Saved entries
· · · ·

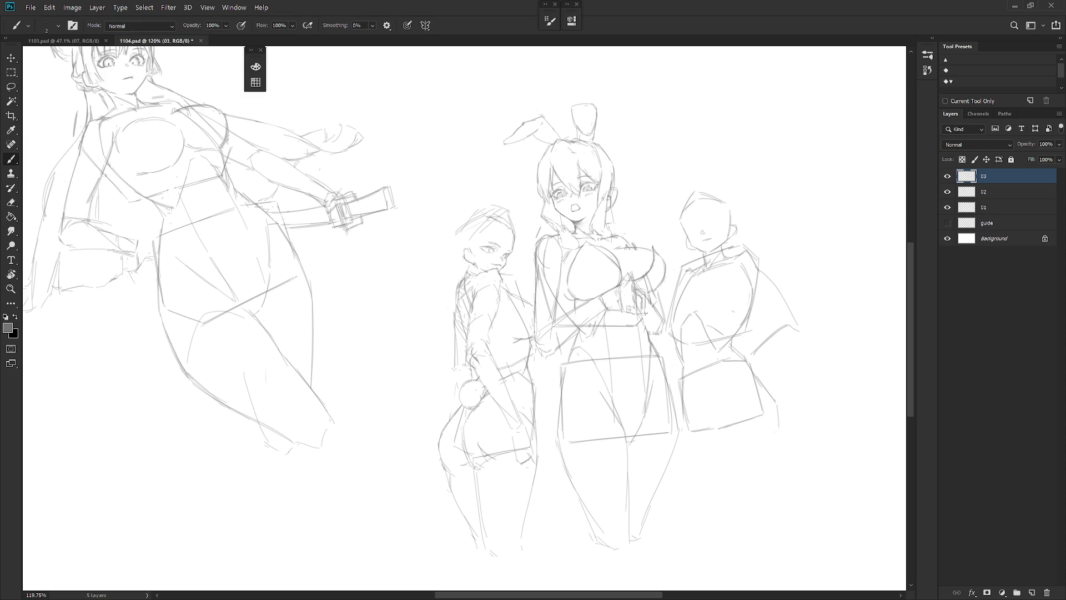
left_click_drag(457, 330, 444, 427)
Step: Add short pencil marks at the small figure's hip and waist
key("e")
key("b")
key("e")
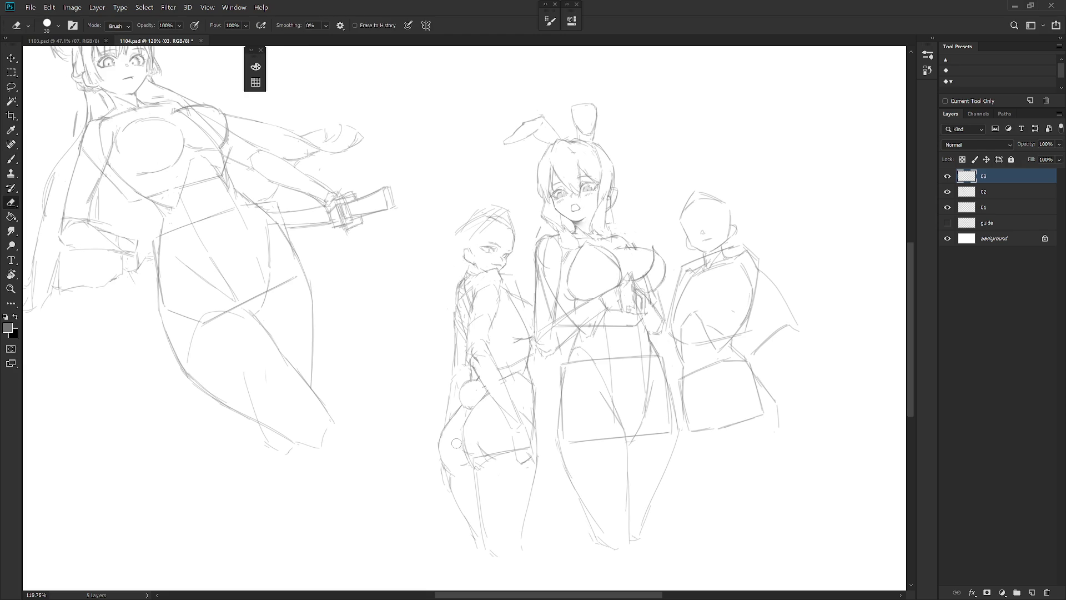
key("b")
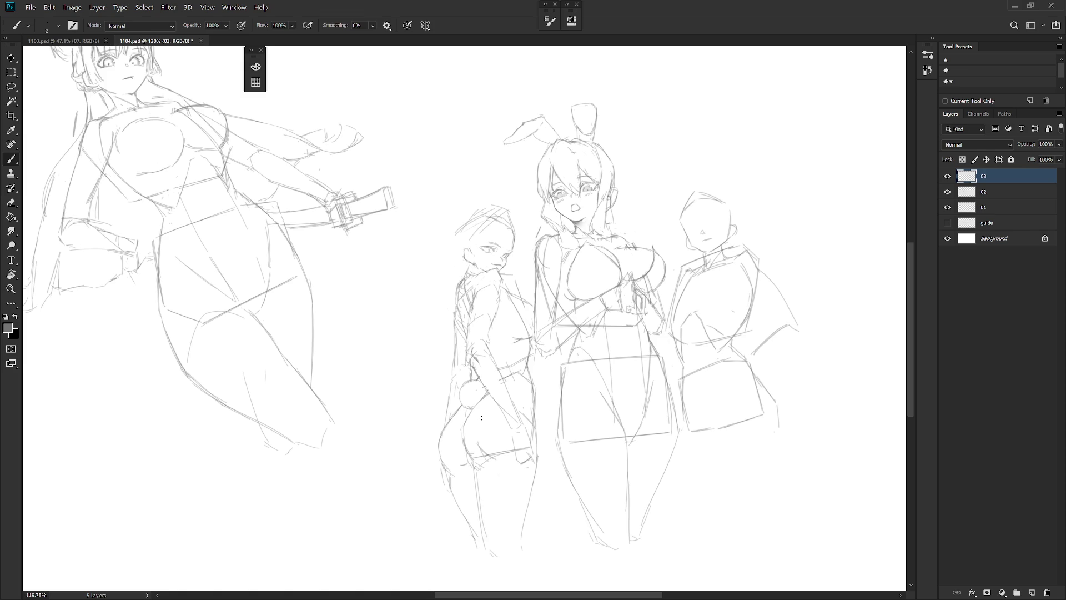
key("e")
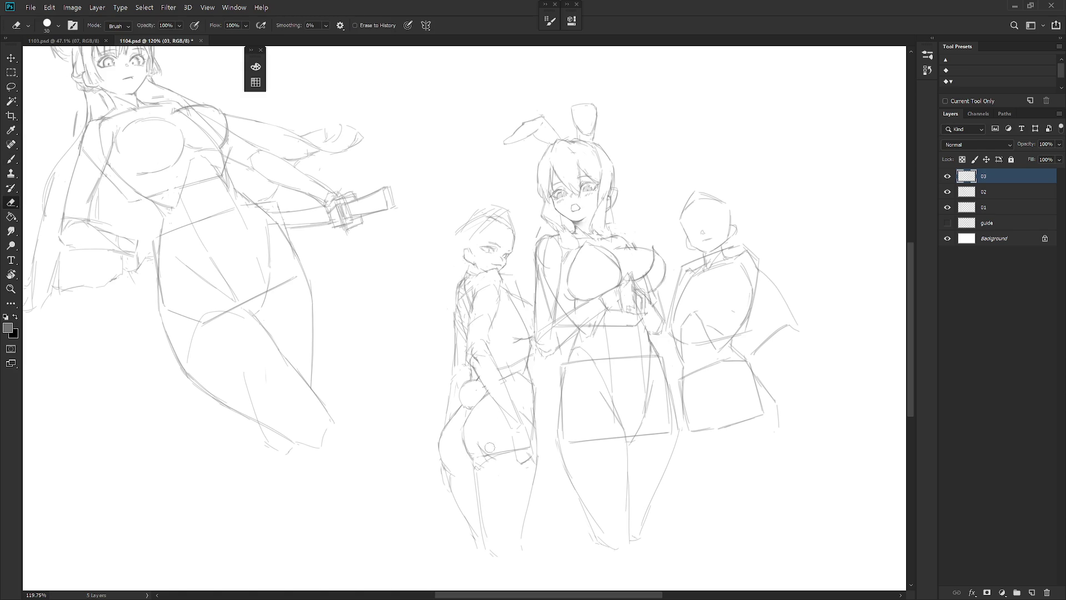
key("b")
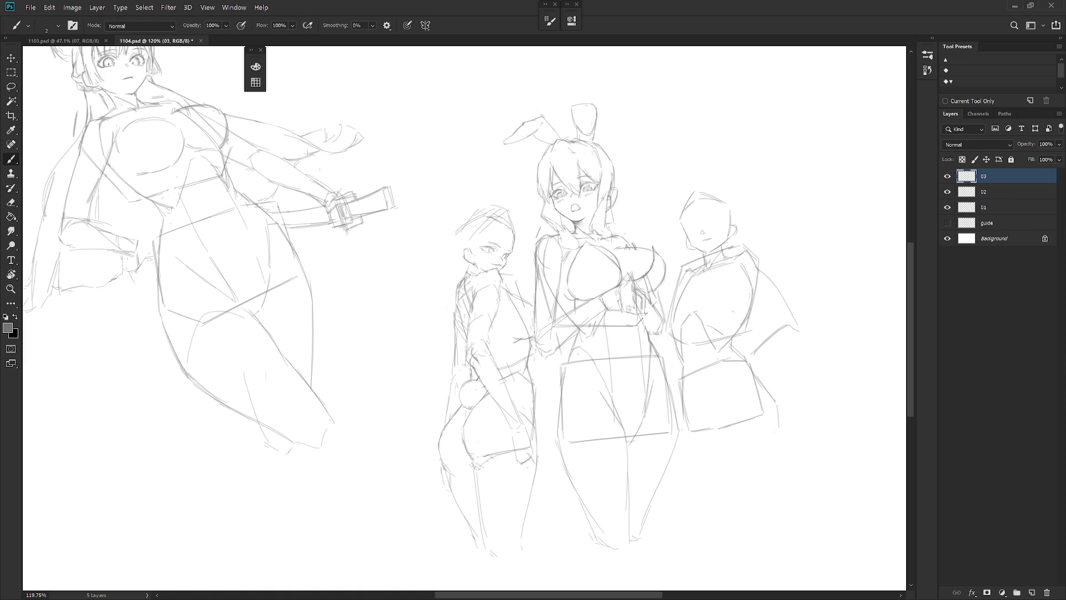
left_click_drag(467, 462, 476, 465)
left_click_drag(510, 346, 511, 374)
Step: Undo a stray sketch stroke and draw the right side of the small figure's head
key("e")
key("b")
key("ctrl+z")
mouse_move(514, 218)
left_mouse_down()
mouse_move(520, 246)
mouse_move(503, 244)
left_mouse_up()
Step: Hatch shading on the small figure's cheek and try a face line, undoing it
left_click_drag(508, 232, 503, 251)
left_click_drag(506, 238, 514, 249)
left_click_drag(479, 241, 479, 272)
key("ctrl+z")
Step: Draw hair strands down the small figure's head, undoing and restoring attempts
left_click_drag(477, 232, 468, 259)
key("ctrl+z")
key("ctrl+z")
key("ctrl+shift+z")
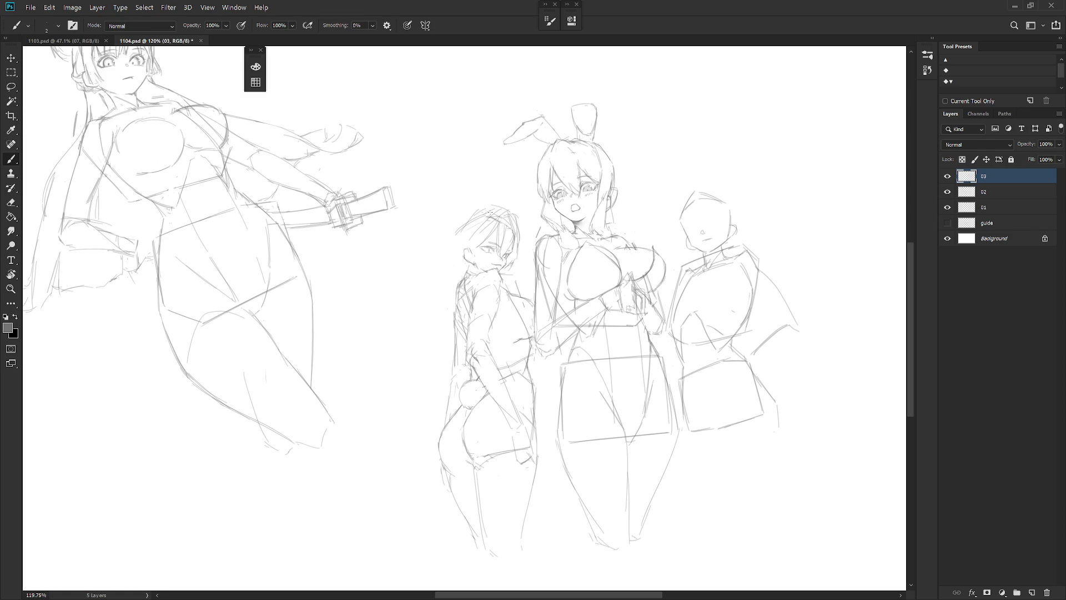
left_click_drag(492, 211, 466, 239)
scroll(489, 244, "up", 3)
key("e")
key("b")
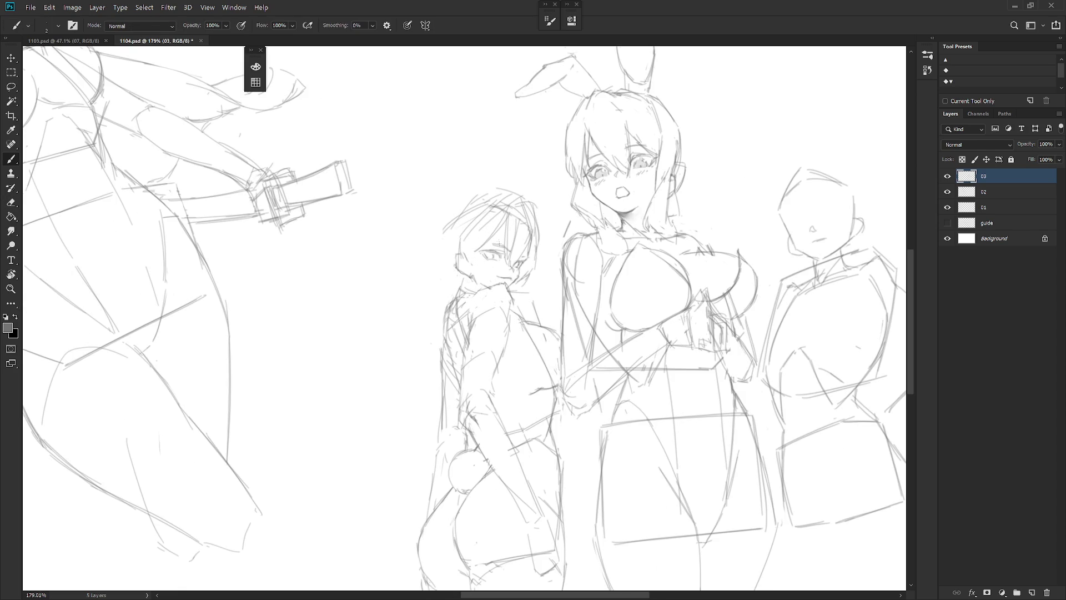
scroll(500, 303, "down", 3)
Step: Outline the small figure's hair and draw long strands down her left side
key("e")
key("b")
key("b")
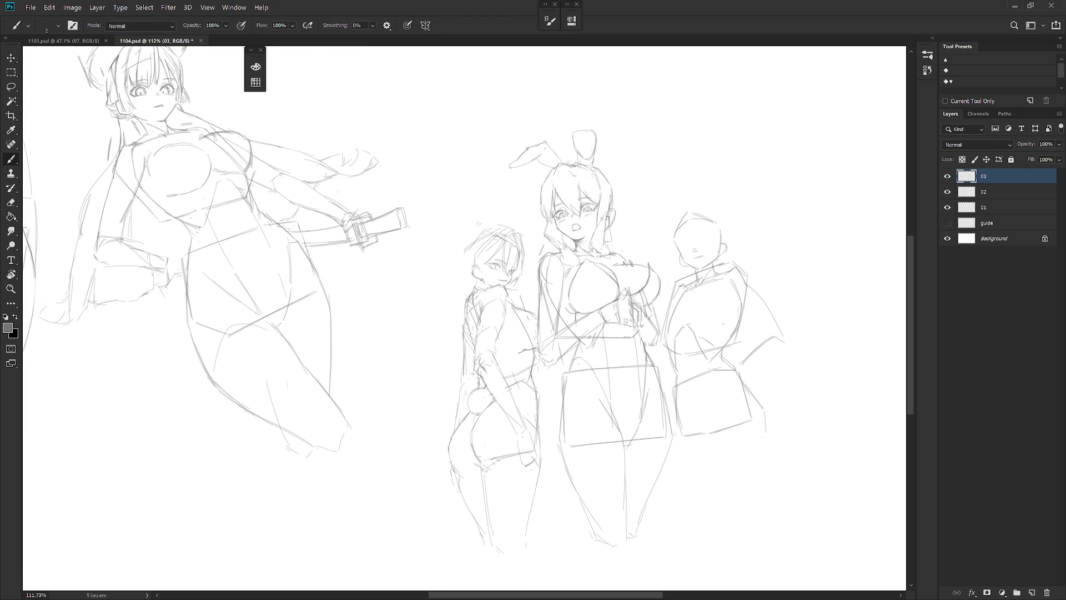
mouse_move(479, 231)
left_mouse_down()
mouse_move(462, 247)
mouse_move(466, 282)
left_mouse_up()
left_click_drag(468, 260, 463, 291)
left_click_drag(464, 268, 457, 322)
key("ctrl+z")
key("ctrl+z")
left_click_drag(463, 273, 447, 342)
key("ctrl+z")
left_click_drag(469, 248, 449, 332)
Step: Extend the long hair strands down toward her hip, redrawing several attempts
left_click_drag(464, 287, 442, 371)
key("ctrl+z")
key("ctrl+z")
left_click_drag(458, 303, 438, 374)
left_click_drag(438, 395, 435, 413)
key("ctrl+z")
key("ctrl+z")
key("ctrl+z")
left_click_drag(464, 271, 446, 382)
left_click_drag(460, 329, 433, 402)
key("ctrl+z")
Step: Add a jaw line and hair strands beside her face and atop her head
left_click_drag(488, 270, 492, 289)
key("e")
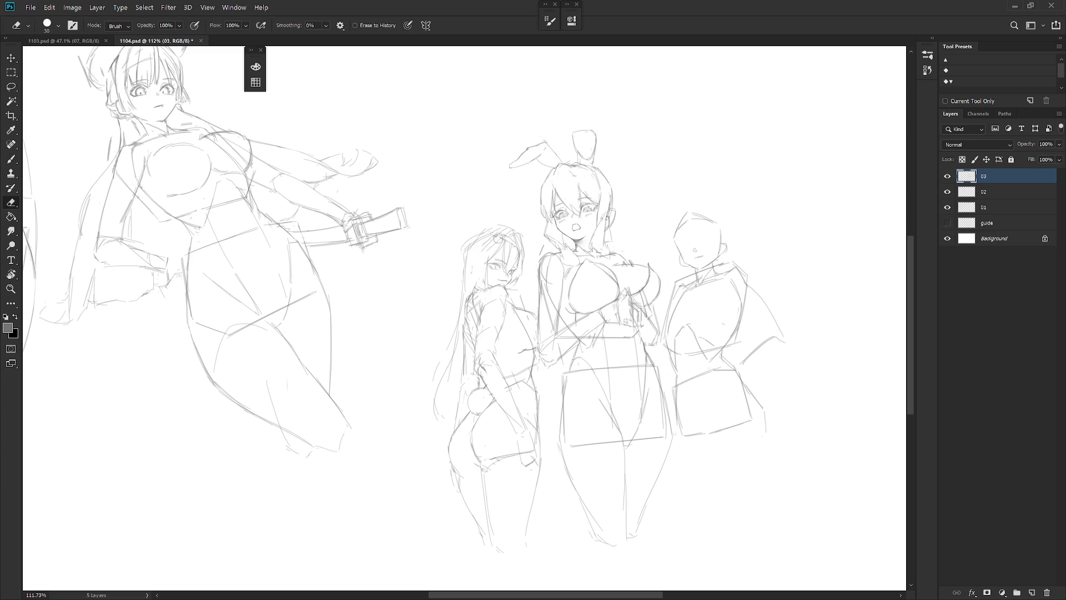
key("b")
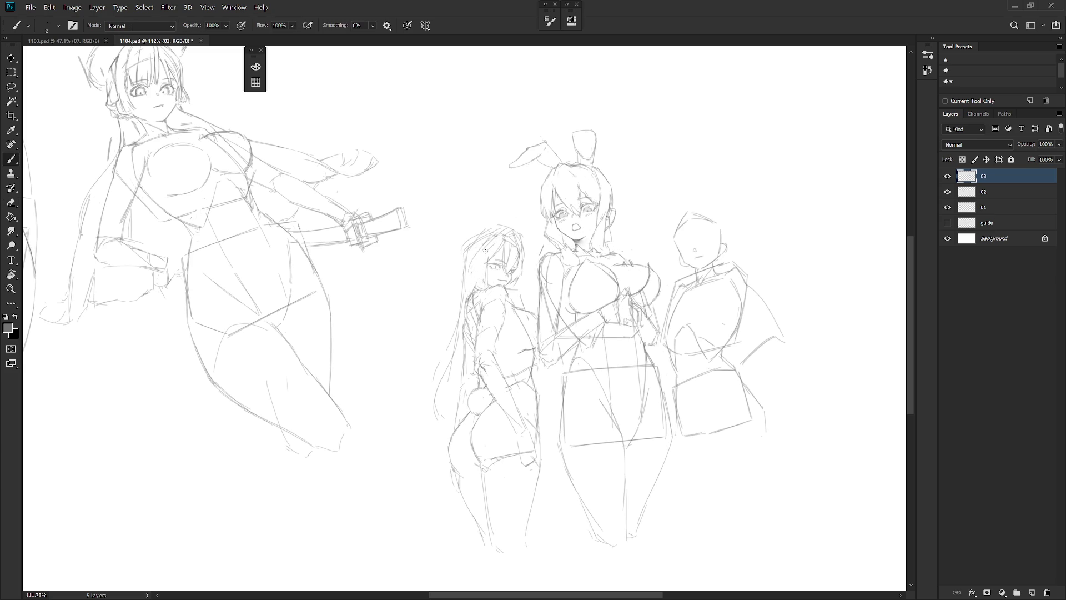
left_click_drag(478, 270, 473, 289)
mouse_move(487, 236)
left_mouse_down()
mouse_move(477, 254)
mouse_move(460, 253)
mouse_move(466, 262)
left_mouse_up()
key("e")
key("b")
left_click_drag(491, 229, 481, 247)
Step: Lightly erase the lower hair lines and lasso a thin area along the leg
key("e")
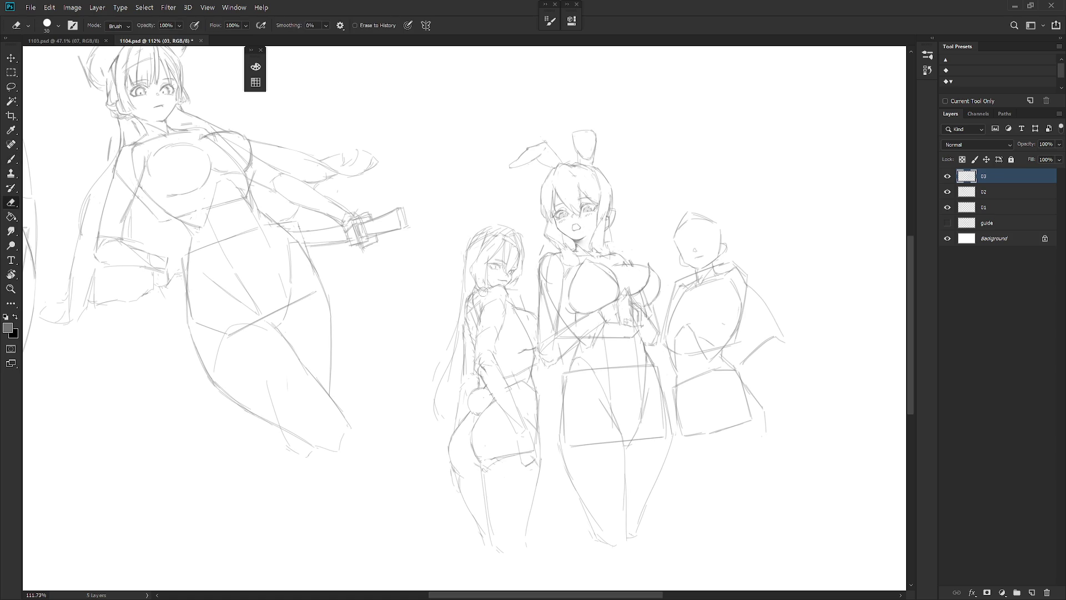
left_click_drag(471, 307, 466, 328)
key("b")
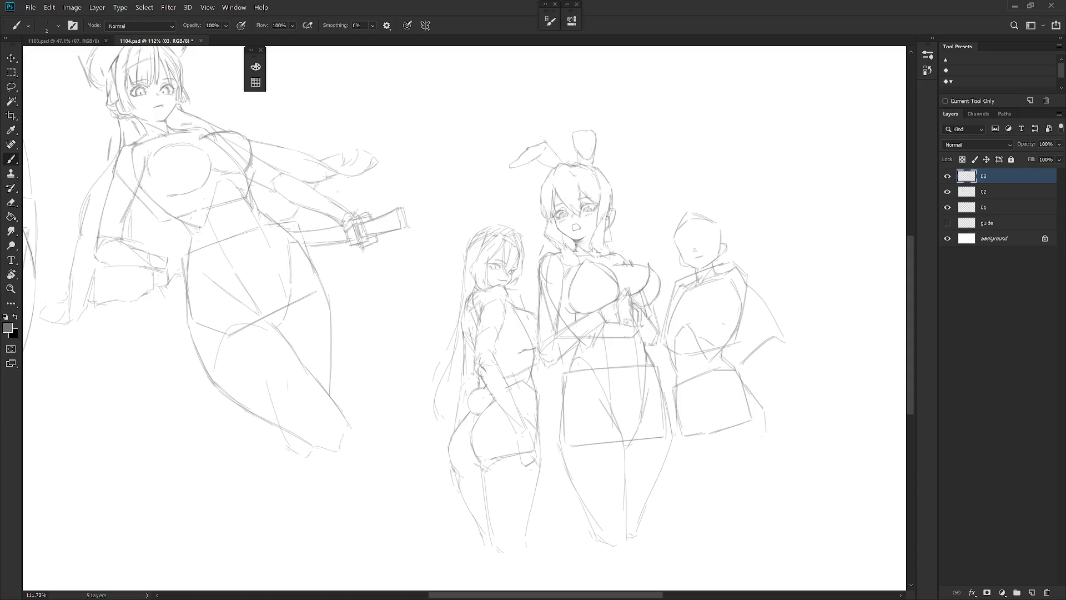
key("l")
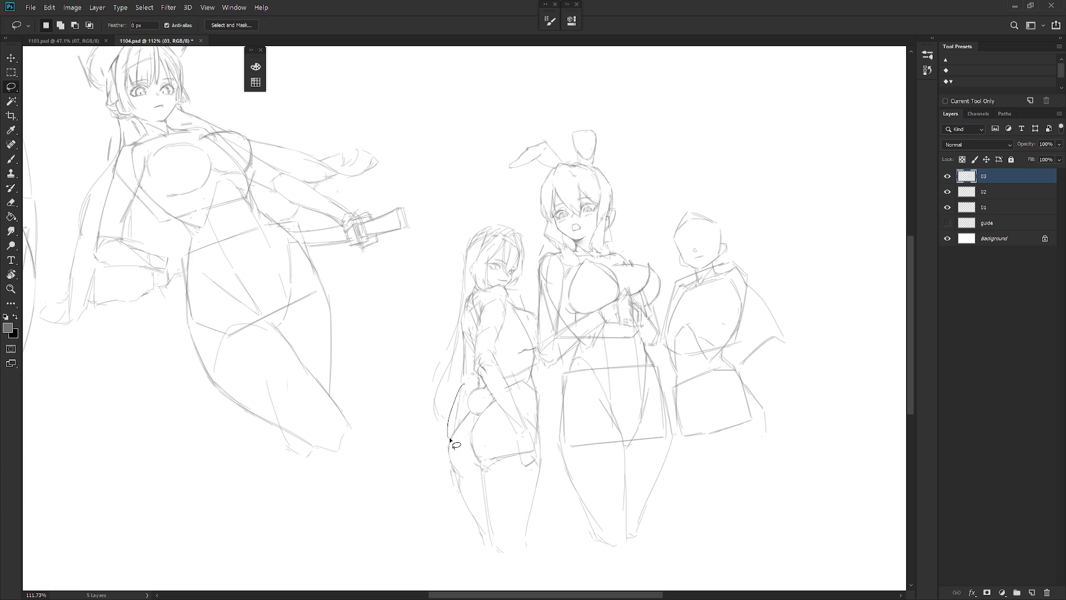
left_click_drag(482, 384, 481, 379)
left_click_drag(458, 488, 464, 473)
key("ctrl+d")
key("e")
key("b")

· · · ·

ABOUT THIS TASK -> Match on "scroll" and report each line of the data above that has it.

SOLVED EXERCISE ->
scroll(489, 244, "up", 3)
scroll(500, 303, "down", 3)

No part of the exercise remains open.